• **DATA RECORDS**:
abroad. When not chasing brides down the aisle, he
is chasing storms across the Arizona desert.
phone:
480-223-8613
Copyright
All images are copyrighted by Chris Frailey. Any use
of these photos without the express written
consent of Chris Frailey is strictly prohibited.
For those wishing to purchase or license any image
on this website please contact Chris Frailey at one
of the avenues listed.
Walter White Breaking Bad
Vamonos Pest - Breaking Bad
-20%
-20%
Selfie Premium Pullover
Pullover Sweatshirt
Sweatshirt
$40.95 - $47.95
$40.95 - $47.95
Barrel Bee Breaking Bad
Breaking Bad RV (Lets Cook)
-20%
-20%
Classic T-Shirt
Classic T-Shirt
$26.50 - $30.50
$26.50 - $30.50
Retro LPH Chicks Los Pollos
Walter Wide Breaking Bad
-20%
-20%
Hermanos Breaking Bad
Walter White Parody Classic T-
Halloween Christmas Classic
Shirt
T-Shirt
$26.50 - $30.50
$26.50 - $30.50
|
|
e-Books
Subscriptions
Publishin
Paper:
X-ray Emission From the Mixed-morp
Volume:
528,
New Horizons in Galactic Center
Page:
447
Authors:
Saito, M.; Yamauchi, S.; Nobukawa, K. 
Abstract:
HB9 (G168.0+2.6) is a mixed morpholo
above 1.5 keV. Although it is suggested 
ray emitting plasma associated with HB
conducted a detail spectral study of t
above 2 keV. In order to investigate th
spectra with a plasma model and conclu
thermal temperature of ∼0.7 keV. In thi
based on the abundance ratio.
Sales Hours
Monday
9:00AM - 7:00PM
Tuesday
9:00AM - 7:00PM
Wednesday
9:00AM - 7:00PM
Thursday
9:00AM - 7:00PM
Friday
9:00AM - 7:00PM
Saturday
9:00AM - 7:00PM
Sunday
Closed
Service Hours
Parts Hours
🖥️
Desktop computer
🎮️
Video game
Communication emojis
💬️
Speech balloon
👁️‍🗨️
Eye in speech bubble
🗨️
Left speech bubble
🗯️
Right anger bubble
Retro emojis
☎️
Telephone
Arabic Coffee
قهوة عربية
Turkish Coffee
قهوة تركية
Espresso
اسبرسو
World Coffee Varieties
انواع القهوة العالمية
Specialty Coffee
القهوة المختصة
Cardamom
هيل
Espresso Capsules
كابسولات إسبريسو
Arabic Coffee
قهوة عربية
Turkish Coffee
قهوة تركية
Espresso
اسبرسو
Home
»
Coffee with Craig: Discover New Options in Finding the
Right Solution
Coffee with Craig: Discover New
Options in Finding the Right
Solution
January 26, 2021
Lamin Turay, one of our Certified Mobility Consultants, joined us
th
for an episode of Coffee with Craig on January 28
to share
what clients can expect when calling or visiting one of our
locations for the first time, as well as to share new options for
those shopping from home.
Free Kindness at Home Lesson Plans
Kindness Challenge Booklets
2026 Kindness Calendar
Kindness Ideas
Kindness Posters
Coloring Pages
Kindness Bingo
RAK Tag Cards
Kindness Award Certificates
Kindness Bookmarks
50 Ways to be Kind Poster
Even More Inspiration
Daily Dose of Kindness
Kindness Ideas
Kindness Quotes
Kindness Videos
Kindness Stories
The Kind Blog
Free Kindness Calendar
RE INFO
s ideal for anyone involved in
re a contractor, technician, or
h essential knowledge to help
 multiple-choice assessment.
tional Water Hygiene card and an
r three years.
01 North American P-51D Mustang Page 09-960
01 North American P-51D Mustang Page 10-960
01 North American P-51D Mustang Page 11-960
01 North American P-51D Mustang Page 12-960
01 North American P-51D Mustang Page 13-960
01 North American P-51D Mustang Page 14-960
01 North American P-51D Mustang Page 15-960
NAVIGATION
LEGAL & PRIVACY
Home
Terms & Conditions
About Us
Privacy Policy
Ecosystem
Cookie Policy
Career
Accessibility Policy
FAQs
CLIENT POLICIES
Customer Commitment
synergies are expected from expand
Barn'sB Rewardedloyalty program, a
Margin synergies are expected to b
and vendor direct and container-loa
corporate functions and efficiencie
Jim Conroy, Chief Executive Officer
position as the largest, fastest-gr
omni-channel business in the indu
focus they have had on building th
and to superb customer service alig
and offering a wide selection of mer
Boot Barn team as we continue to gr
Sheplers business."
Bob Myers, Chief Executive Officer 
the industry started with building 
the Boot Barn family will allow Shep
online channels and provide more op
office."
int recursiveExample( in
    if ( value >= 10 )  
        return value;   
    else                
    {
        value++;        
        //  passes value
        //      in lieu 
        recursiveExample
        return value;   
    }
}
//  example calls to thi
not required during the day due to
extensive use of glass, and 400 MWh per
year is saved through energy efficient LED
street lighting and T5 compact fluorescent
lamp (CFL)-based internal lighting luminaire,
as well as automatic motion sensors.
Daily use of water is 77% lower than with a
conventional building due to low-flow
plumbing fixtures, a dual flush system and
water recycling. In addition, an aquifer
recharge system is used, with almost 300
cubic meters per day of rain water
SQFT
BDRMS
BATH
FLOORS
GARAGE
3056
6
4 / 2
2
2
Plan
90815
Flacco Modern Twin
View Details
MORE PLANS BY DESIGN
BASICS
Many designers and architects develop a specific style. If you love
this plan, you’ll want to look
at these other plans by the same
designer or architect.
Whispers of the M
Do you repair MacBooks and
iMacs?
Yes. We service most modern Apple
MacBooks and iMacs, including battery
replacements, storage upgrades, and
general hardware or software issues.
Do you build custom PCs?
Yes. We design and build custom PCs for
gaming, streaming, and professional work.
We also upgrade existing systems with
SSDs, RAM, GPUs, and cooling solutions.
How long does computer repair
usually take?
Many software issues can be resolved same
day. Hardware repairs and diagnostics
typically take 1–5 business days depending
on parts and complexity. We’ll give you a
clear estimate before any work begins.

• **TO DO**: Exactly as written, transcribe each line of the data.

• **ANSWER FOR THE TASK**:
abroad. When not chasing brides down the aisle, he
is chasing storms across the Arizona desert.
phone:
480-223-8613
Copyright
All images are copyrighted by Chris Frailey. Any use
of these photos without the express written
consent of Chris Frailey is strictly prohibited.
For those wishing to purchase or license any image
on this website please contact Chris Frailey at one
of the avenues listed.
Walter White Breaking Bad
Vamonos Pest - Breaking Bad
-20%
-20%
Selfie Premium Pullover
Pullover Sweatshirt
Sweatshirt
$40.95 - $47.95
$40.95 - $47.95
Barrel Bee Breaking Bad
Breaking Bad RV (Lets Cook)
-20%
-20%
Classic T-Shirt
Classic T-Shirt
$26.50 - $30.50
$26.50 - $30.50
Retro LPH Chicks Los Pollos
Walter Wide Breaking Bad
-20%
-20%
Hermanos Breaking Bad
Walter White Parody Classic T-
Halloween Christmas Classic
Shirt
T-Shirt
$26.50 - $30.50
$26.50 - $30.50
|
|
e-Books
Subscriptions
Publishin
Paper:
X-ray Emission From the Mixed-morp
Volume:
528,
New Horizons in Galactic Center
Page:
447
Authors:
Saito, M.; Yamauchi, S.; Nobukawa, K. 
Abstract:
HB9 (G168.0+2.6) is a mixed morpholo
above 1.5 keV. Although it is suggested 
ray emitting plasma associated with HB
conducted a detail spectral study of t
above 2 keV. In order to investigate th
spectra with a plasma model and conclu
thermal temperature of ∼0.7 keV. In thi
based on the abundance ratio.
Sales Hours
Monday
9:00AM - 7:00PM
Tuesday
9:00AM - 7:00PM
Wednesday
9:00AM - 7:00PM
Thursday
9:00AM - 7:00PM
Friday
9:00AM - 7:00PM
Saturday
9:00AM - 7:00PM
Sunday
Closed
Service Hours
Parts Hours
🖥️
Desktop computer
🎮️
Video game
Communication emojis
💬️
Speech balloon
👁️‍🗨️
Eye in speech bubble
🗨️
Left speech bubble
🗯️
Right anger bubble
Retro emojis
☎️
Telephone
Arabic Coffee
قهوة عربية
Turkish Coffee
قهوة تركية
Espresso
اسبرسو
World Coffee Varieties
انواع القهوة العالمية
Specialty Coffee
القهوة المختصة
Cardamom
هيل
Espresso Capsules
كابسولات إسبريسو
Arabic Coffee
قهوة عربية
Turkish Coffee
قهوة تركية
Espresso
اسبرسو
Home
»
Coffee with Craig: Discover New Options in Finding the
Right Solution
Coffee with Craig: Discover New
Options in Finding the Right
Solution
January 26, 2021
Lamin Turay, one of our Certified Mobility Consultants, joined us
th
for an episode of Coffee with Craig on January 28
to share
what clients can expect when calling or visiting one of our
locations for the first time, as well as to share new options for
those shopping from home.
Free Kindness at Home Lesson Plans
Kindness Challenge Booklets
2026 Kindness Calendar
Kindness Ideas
Kindness Posters
Coloring Pages
Kindness Bingo
RAK Tag Cards
Kindness Award Certificates
Kindness Bookmarks
50 Ways to be Kind Poster
Even More Inspiration
Daily Dose of Kindness
Kindness Ideas
Kindness Quotes
Kindness Videos
Kindness Stories
The Kind Blog
Free Kindness Calendar
RE INFO
s ideal for anyone involved in
re a contractor, technician, or
h essential knowledge to help
 multiple-choice assessment.
tional Water Hygiene card and an
r three years.
01 North American P-51D Mustang Page 09-960
01 North American P-51D Mustang Page 10-960
01 North American P-51D Mustang Page 11-960
01 North American P-51D Mustang Page 12-960
01 North American P-51D Mustang Page 13-960
01 North American P-51D Mustang Page 14-960
01 North American P-51D Mustang Page 15-960
NAVIGATION
LEGAL & PRIVACY
Home
Terms & Conditions
About Us
Privacy Policy
Ecosystem
Cookie Policy
Career
Accessibility Policy
FAQs
CLIENT POLICIES
Customer Commitment
synergies are expected from expand
Barn'sB Rewardedloyalty program, a
Margin synergies are expected to b
and vendor direct and container-loa
corporate functions and efficiencie
Jim Conroy, Chief Executive Officer
position as the largest, fastest-gr
omni-channel business in the indu
focus they have had on building th
and to superb customer service alig
and offering a wide selection of mer
Boot Barn team as we continue to gr
Sheplers business."
Bob Myers, Chief Executive Officer 
the industry started with building 
the Boot Barn family will allow Shep
online channels and provide more op
office."
int recursiveExample( in
    if ( value >= 10 )  
        return value;   
    else                
    {
        value++;        
        //  passes value
        //      in lieu 
        recursiveExample
        return value;   
    }
}
//  example calls to thi
not required during the day due to
extensive use of glass, and 400 MWh per
year is saved through energy efficient LED
street lighting and T5 compact fluorescent
lamp (CFL)-based internal lighting luminaire,
as well as automatic motion sensors.
Daily use of water is 77% lower than with a
conventional building due to low-flow
plumbing fixtures, a dual flush system and
water recycling. In addition, an aquifer
recharge system is used, with almost 300
cubic meters per day of rain water
SQFT
BDRMS
BATH
FLOORS
GARAGE
3056
6
4 / 2
2
2
Plan
90815
Flacco Modern Twin
View Details
MORE PLANS BY DESIGN
BASICS
Many designers and architects develop a specific style. If you love
this plan, you’ll want to look
at these other plans by the same
designer or architect.
Whispers of the M
Do you repair MacBooks and
iMacs?
Yes. We service most modern Apple
MacBooks and iMacs, including battery
replacements, storage upgrades, and
general hardware or software issues.
Do you build custom PCs?
Yes. We design and build custom PCs for
gaming, streaming, and professional work.
We also upgrade existing systems with
SSDs, RAM, GPUs, and cooling solutions.
How long does computer repair
usually take?
Many software issues can be resolved same
day. Hardware repairs and diagnostics
typically take 1–5 business days depending
on parts and complexity. We’ll give you a
clear estimate before any work begins.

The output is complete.